An Appeal to Colored Women to Vote and Do their Duty in Politics.

All women should be interested in the political affairs of the country in which they live. So far as in them lies, all women should inform themselves, not only about conditions in their own country, but about those which obtain all over the civilized world. But the duty of studying carefully the measures proposed and the questions discussed in the National Congress. in their respective State legislatures and in their respective city or town Councils devolves upon no group of women more than upon the colored women of the United States. One does not have to possess more of her share of gray matter than rightfully belongs to her to understand why this is so. Everybody who thinks at all sees clearly why colored women should not only study the political situation in which they live and move and have their being, but should actively engage in politics wherever, whenever and however they can without actually breaking the law.

Colored women have a double burden to carry- the burden of race as well as that of sex. White women all over the civilized world showed how great a handicap they though sex was by the desperate efforts they made to secure suffrage. The extreme and violent methods to which the English wo[m]en especially resorted are fresh in our minds. But those white women had only one handicap to overcome. What would they not have done, if they had been obliged to surmount TWO, as we colored women have to do?

There is no doubt that some of the disadvantages under which colored women labor may be removed by their votes. By casting their ballots properly, by putting good men into office and keeping bad men out colored women can do much to remove some of the disabilities under which we live i those sections where their votes are counted. And even in those sections of the country where the fifteenth amendment is not violated, there are many conditions confronting colored people which should and can be removed.

Each group of colored women must study political methods for [itself]. As the first director of the Eastern Division for Colored Women [during] the Harding-Coolidge Campaign I realized more than I had ever done [words missing] that situations, methods and conditions confronting colored [women] materially in the various States. The methods which can be successfully pursued in one State might not work well in another. A great deal depends upon the white leaders of a state and upon their attitude toward colored people on general principles. Much depends upon the breadth and justice of the white women who lead.

But there is one thing which colored women can and should do in ever State. They should do everything in their power to get the right men in the primaries There is where they should use diplomacy and tact. If they believe a certain man will deal justly by their race, they might go to him and urge him to become a candidate for governor, or senator (or any other office) for nomination in the primaries of the party to which they belong, assuring him of their support and promising to do everything in their power to secure his selection and election. Colored women must learn to play the political game as they would any other game in which they wished to become proficient and win.

Colored women should certainly watch carefully what the legislatures of their respective States are doing and keep posted on the bills which vitally affect us as a race. The State chairmen on Legislation should keep the women of the various states well informed on the measure which are introduced in their respective Legislatures which will help or hinder our race. A letter is a powerful weapon of defense, when rightly used.
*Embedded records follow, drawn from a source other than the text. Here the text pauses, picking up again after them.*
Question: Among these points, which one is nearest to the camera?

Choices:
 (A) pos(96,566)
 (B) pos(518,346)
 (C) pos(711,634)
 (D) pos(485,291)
Colored women should send letters to their State or National representatives, urging them to take a stand for or against measures in which they are especially interested.

Now that colored women possess the ballot, it will be a terrible reflection upon them, if they do not use it wisely. If colored women fail to study the political situation of their nation, their state, their city or their rowns and cast their ballots for men who will try to improve the conditions under which their group lived, they will certainly be recreant to their trust and perpetrate an irreparable injustice upon their race.